Société précapitaliste

La missive adressée à «Monseigneur Colbert», l’homme fort du royaume de France, qui cumule les fonctions de secrétaire d’Etat à la Maison du Roi, de secrétaire d’Etat à la marine et de surintendant des bâtiments, arts et manufactures, complète l’ensemble de ces écrits épistolaires.

Cité par Voltaire, Montesquieu ou Marx – qui y verra la description rigoureuse d’une économie précapitaliste –, le propos vise à identifier les causes de «la décadence des Etats d’Asie» par le biais d’une analyse de la structure du régime foncier de l’Empire moghol. Bernier y défend l’idée selon laquelle l’absence de propriété privée est néfaste à la prospérité dans la mesure où elle décourage l’initiative individuelle. L’empereur possédant tout, explique le voyageur, ses sujets, réduits à de simples usufruitiers, ne se sentent pas invités à prendre soin des terres, des cultures ou des routes qui, par conséquent, se dégradent rapidement. Si bien qu’à terme, le fait de tout posséder revient à ne plus rien posséder.

Contestée pour son manque de précision historique, la démonstration – qui, sans remettre en cause l’absolutisme politique, met en évidence les risques liés à une trop grande hégémonie de l’Etat – est loin d’être anodine à l’époque du Roi Soleil.

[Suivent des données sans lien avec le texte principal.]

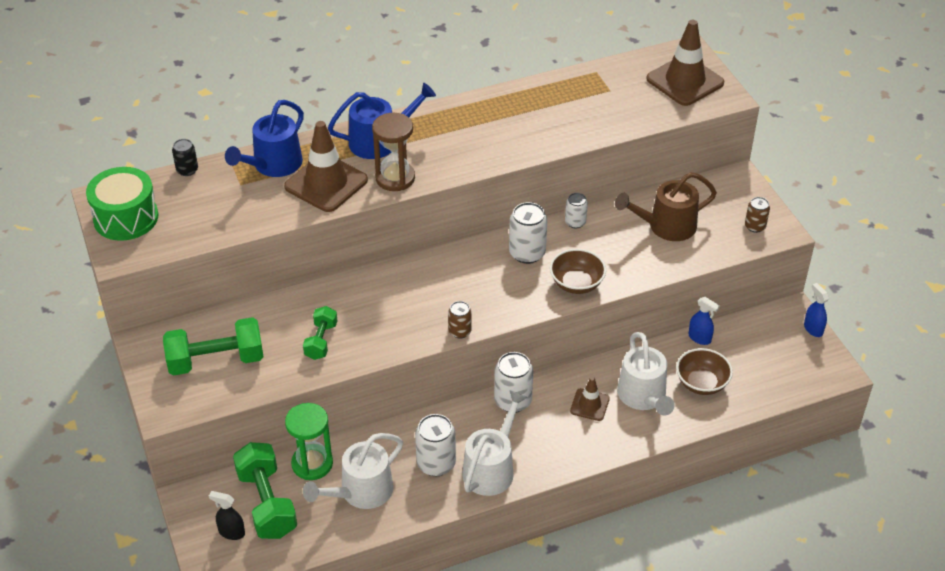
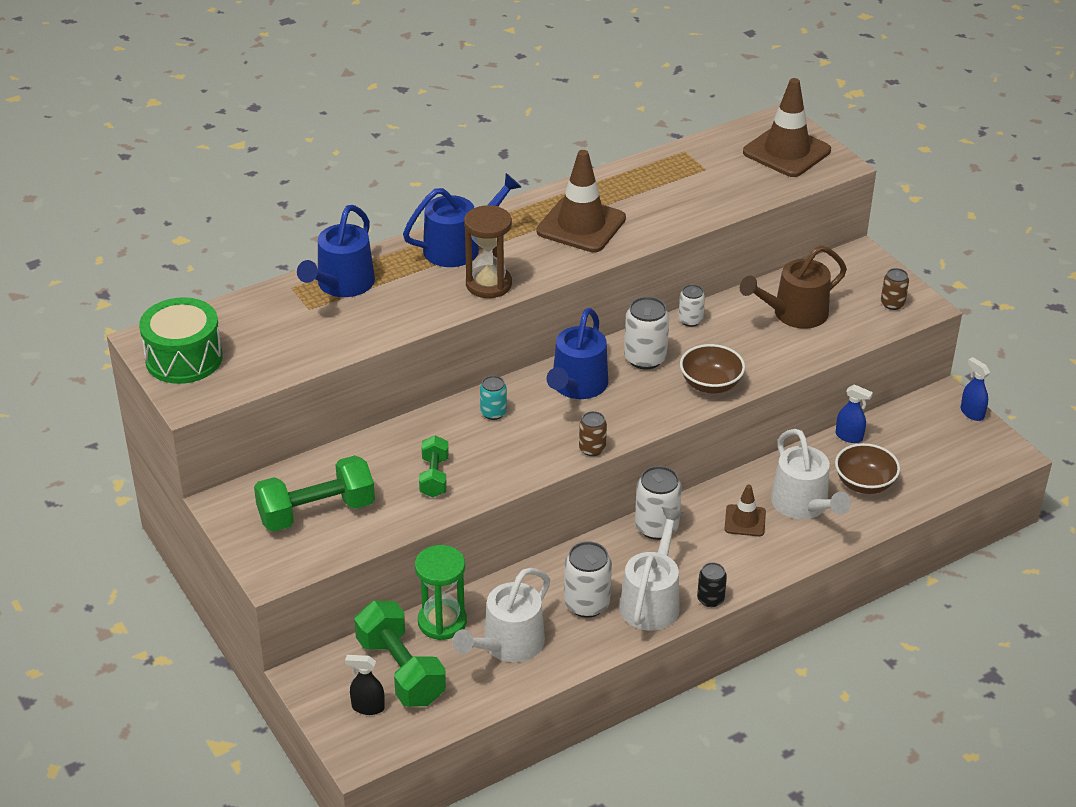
camera: 10 degrees left, 5 degrees down
black can [172,139,198,176] -> black can moved to [697,562,727,607]
brown traffic cone [284,121,368,212] -> brown traffic cone moved to [537,150,626,252]
none -> turquoise can [480,376,507,420]
none -> blue watering can [547,308,608,399]

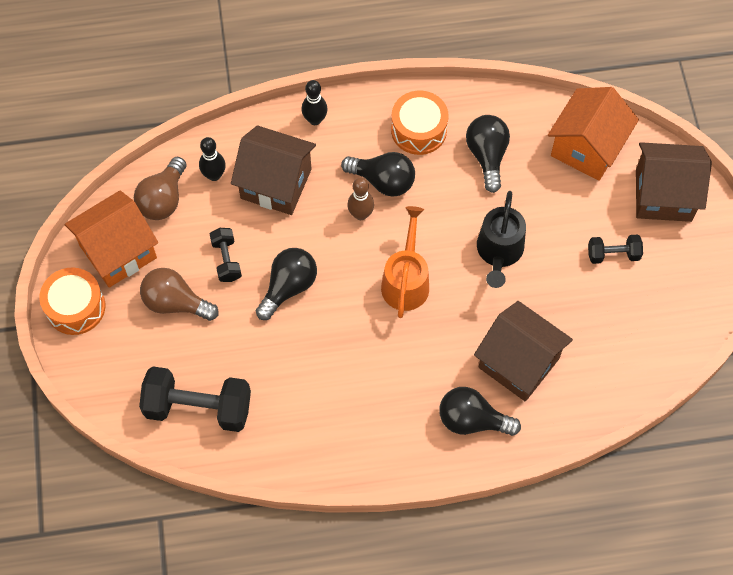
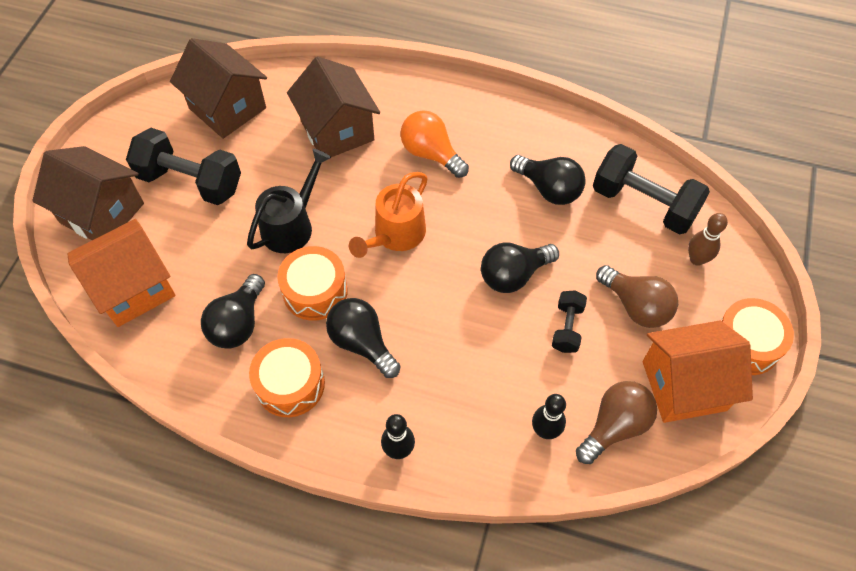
camera: 155 degrees left, 5 degrees down
brown house [231,125,316,215] -> brown house moved to [170,38,267,139]
brown bowling pin [347,178,374,220] -> brown bowling pin moved to [688,213,728,266]
black light bulb [439,387,521,436] -> black light bulb moved to [510,155,586,205]
black dumbbell [588,234,643,264] -> black dumbbell [126,128,241,205], size x1.92
none -> orange drum [277,246,348,320]
none -> orange light bulb [400,110,469,178]

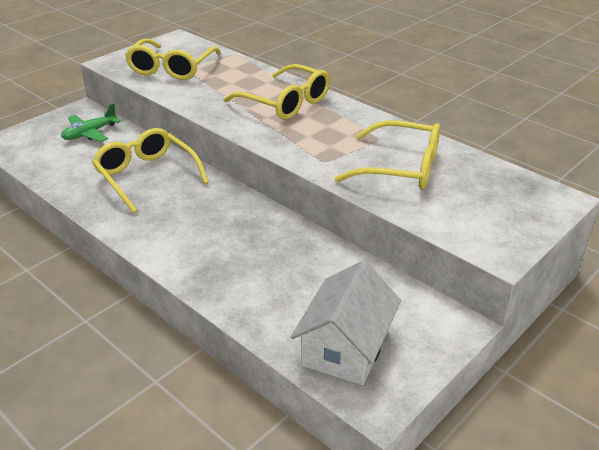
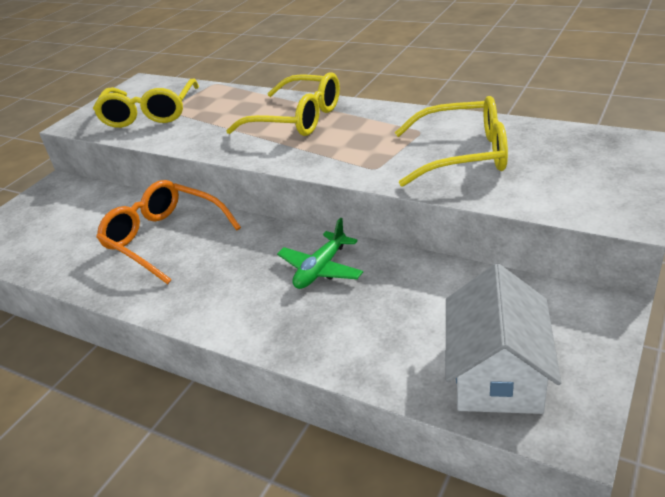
camera: 10 degrees left, 0 degrees up
green plane [61,103,121,142] -> green plane moved to [277,218,363,289]
yellow glasses [92,128,209,213] -> orange glasses [96,180,241,284]

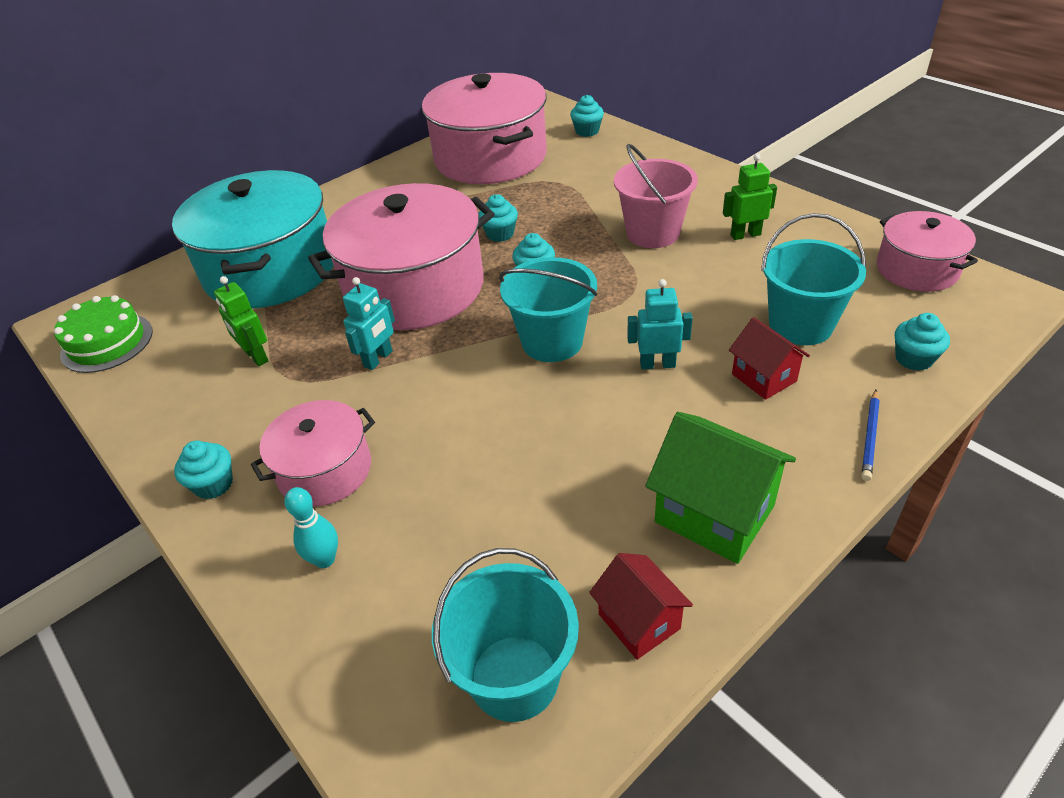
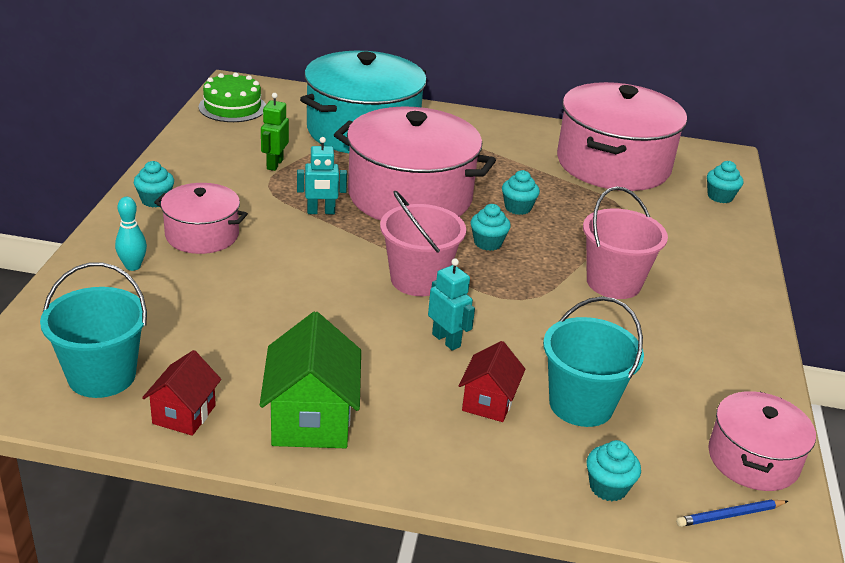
camera: 45 degrees right, 10 degrees down
turquoise bucket [499,257,598,362] -> pink bucket [380,191,466,296]
green robot [723,154,777,240] -> none
blue pencil [861,390,880,481] -> blue pencil moved to [676,499,788,527]

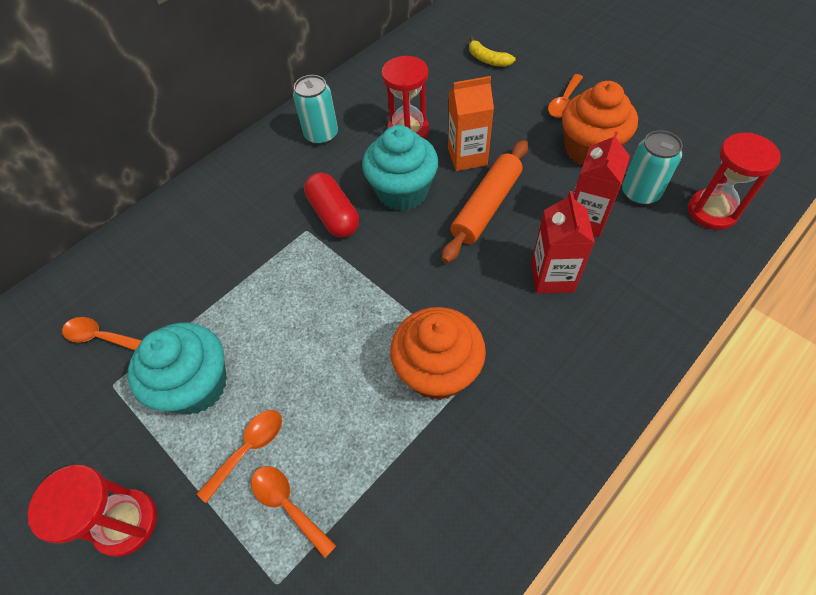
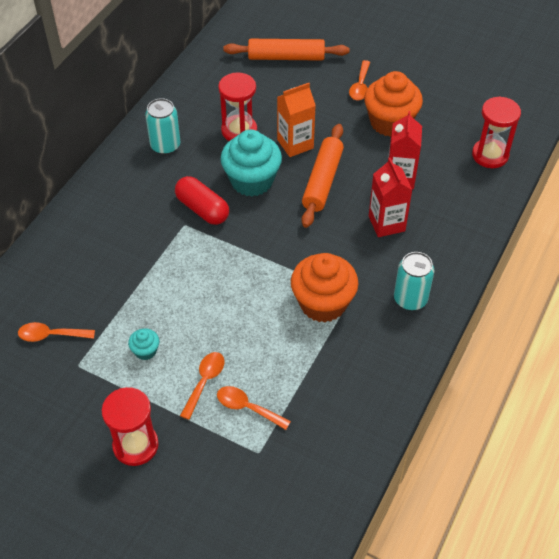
camera: 20 degrees left, 5 degrees down
turquoise cupcake [127,322,227,415] -> turquoise cupcake [128,328,159,360], size x0.45
yellow banana [469,37,516,67] -> orange rolling pin [224,39,349,61]
turquoise can [622,130,683,205] -> turquoise can moved to [394,252,434,310]

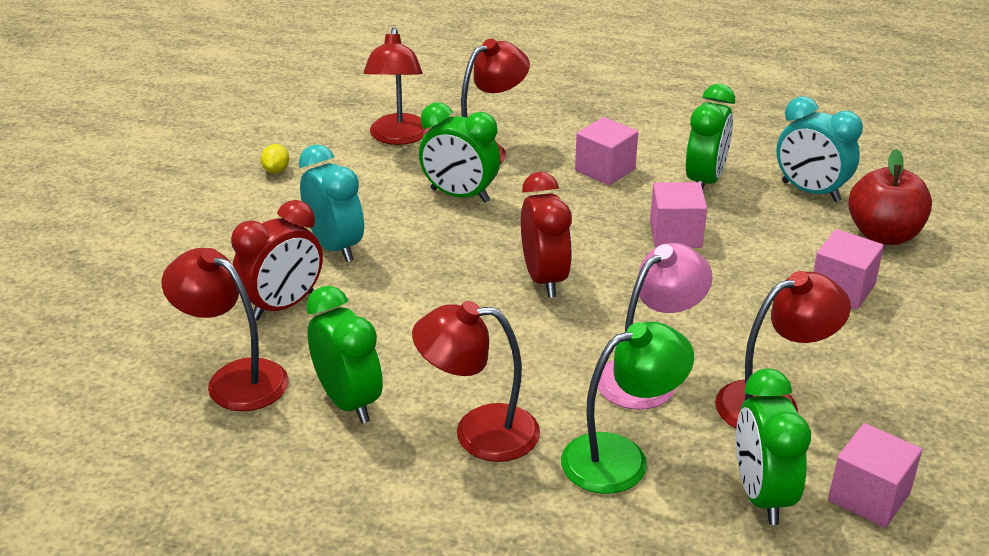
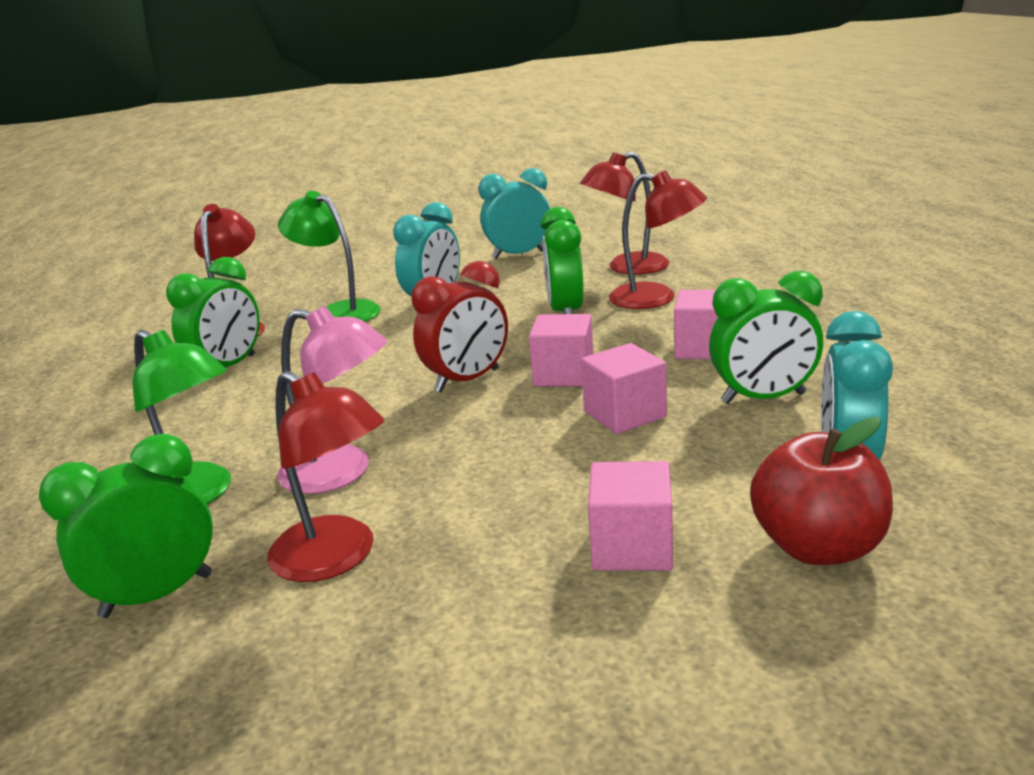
camera: 65 degrees right, 10 degrees down
red clock [231,200,323,321] -> green lamp [278,191,381,322]
yellow lemon [261,144,289,174] -> turquoise clock [479,168,550,259]
red lamp [412,301,540,462] -> none
pink cube [828,423,922,528] -> pink cube moved to [529,314,594,386]

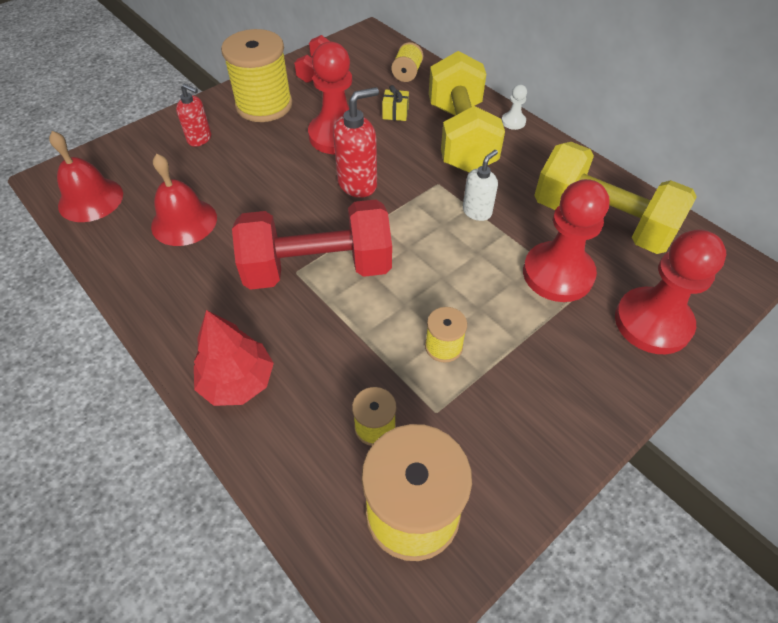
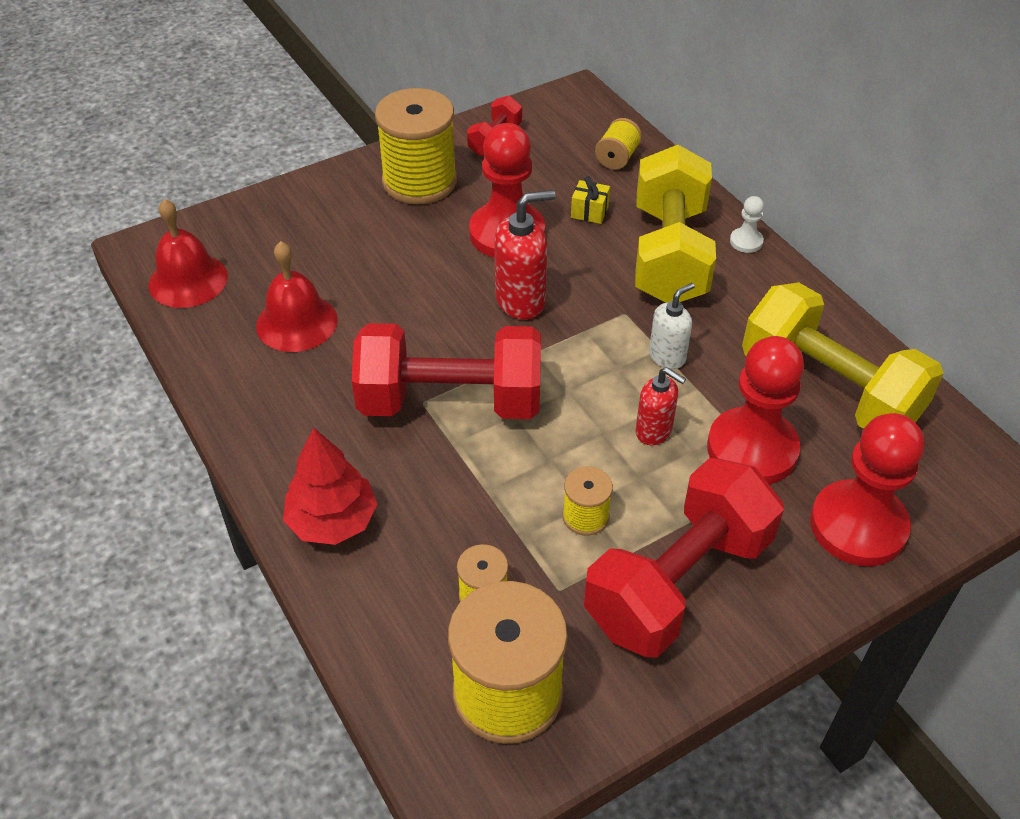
camera: 10 degrees right, 5 degrees down
red soap dispenser [176,83,211,146] -> red soap dispenser moved to [635,367,686,445]
none -> red dumbbell [584,458,784,657]

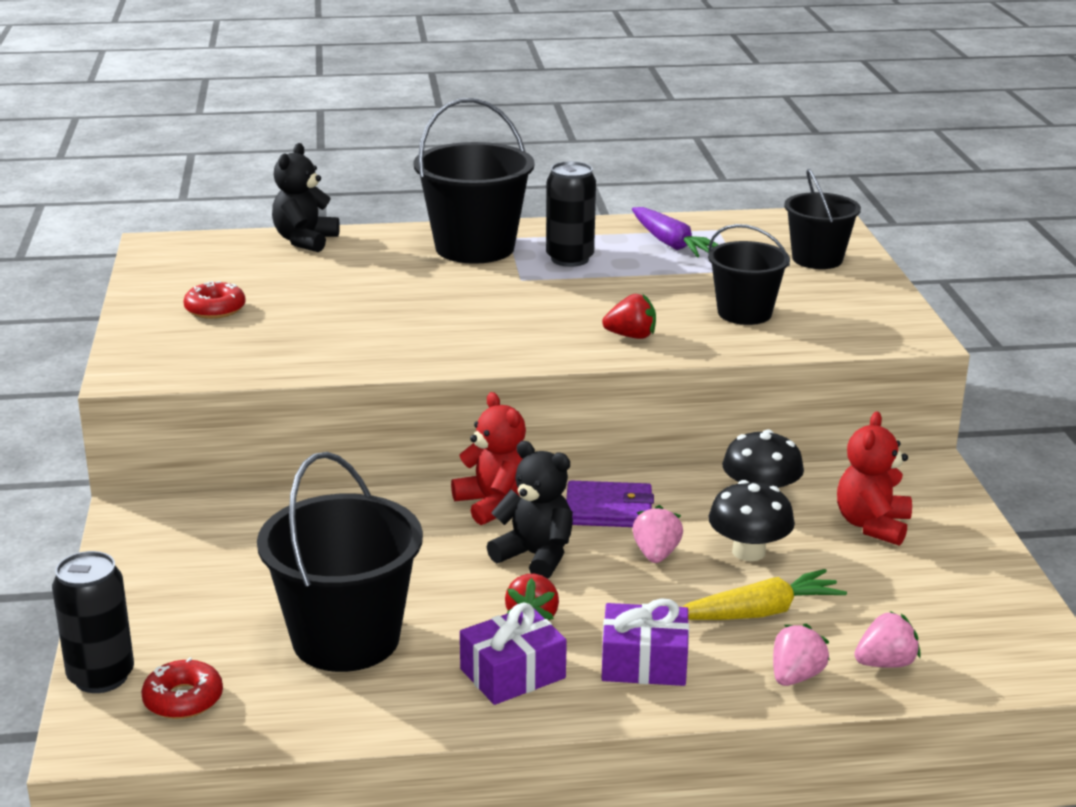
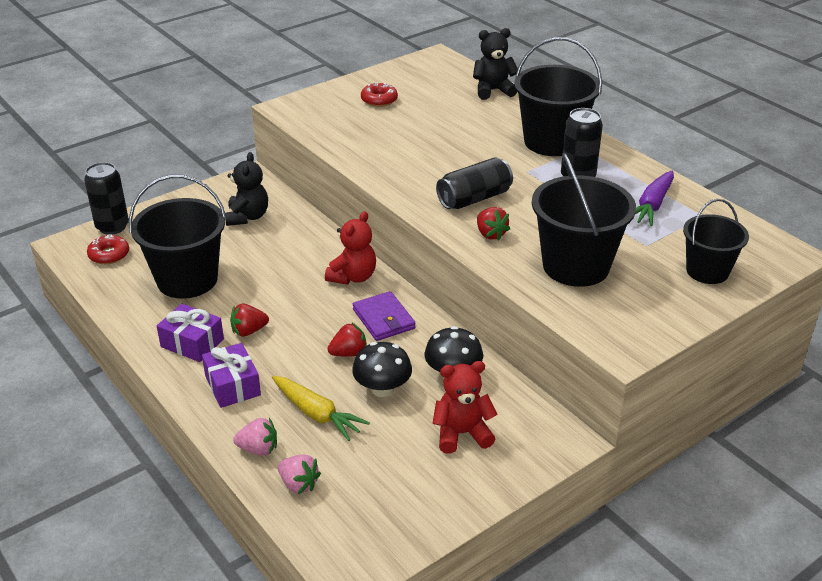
camera: 60 degrees right, 10 degrees up
black teddy bear [487,441,573,579] -> black teddy bear moved to [225,152,268,226]
pink strawberry [632,505,683,563] -> red strawberry [328,322,367,357]
black bucket [708,224,790,325] -> black bucket [532,152,636,287], size x1.60
none -> black can [436,157,513,209]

«Bernier est très habile dans l’art de la bienséance, explique Frédéric Tinguely. Conscient du fait qu’on ne conseille pas un puissant ministre comme on interpelle un ancien compagnon de débauche, il parvient dans chacune de ses lettres, à adapter son discours à la situation qu’il entend évoquer aussi bien qu’à la nature de son destinataire. En bon libertin, il est également passé maître dans l’art de la dissimulation. Il connaît les nouvelles leçons de prudence politique administrée par Machiavel et Naudé. Afin de contourner la censure, il recourt donc à diverses techniques et artifices qui lui permettent de suggérer un certain nombre d’idées de manière détournée. Sans que rien ne soit jamais affirmé de manière explicite, le discours du voyageur menace ainsi constamment de dissimuler un double fond, de prendre pour objet des réalités exotiques afin de critiquer librement le monde du lecteur.»

Vincent Monnet

«Un Libertin dans l’Inde moghole. Les voyages de François Bernier (1656-1669)», édition intégrale préparée par Frédéric Tinguely, Adrien Paschoud et Charles- Antoine Chamay, Editions Chandeigne, 567 p, publiée avec le soutien de la Fondation de Famille Sandoz.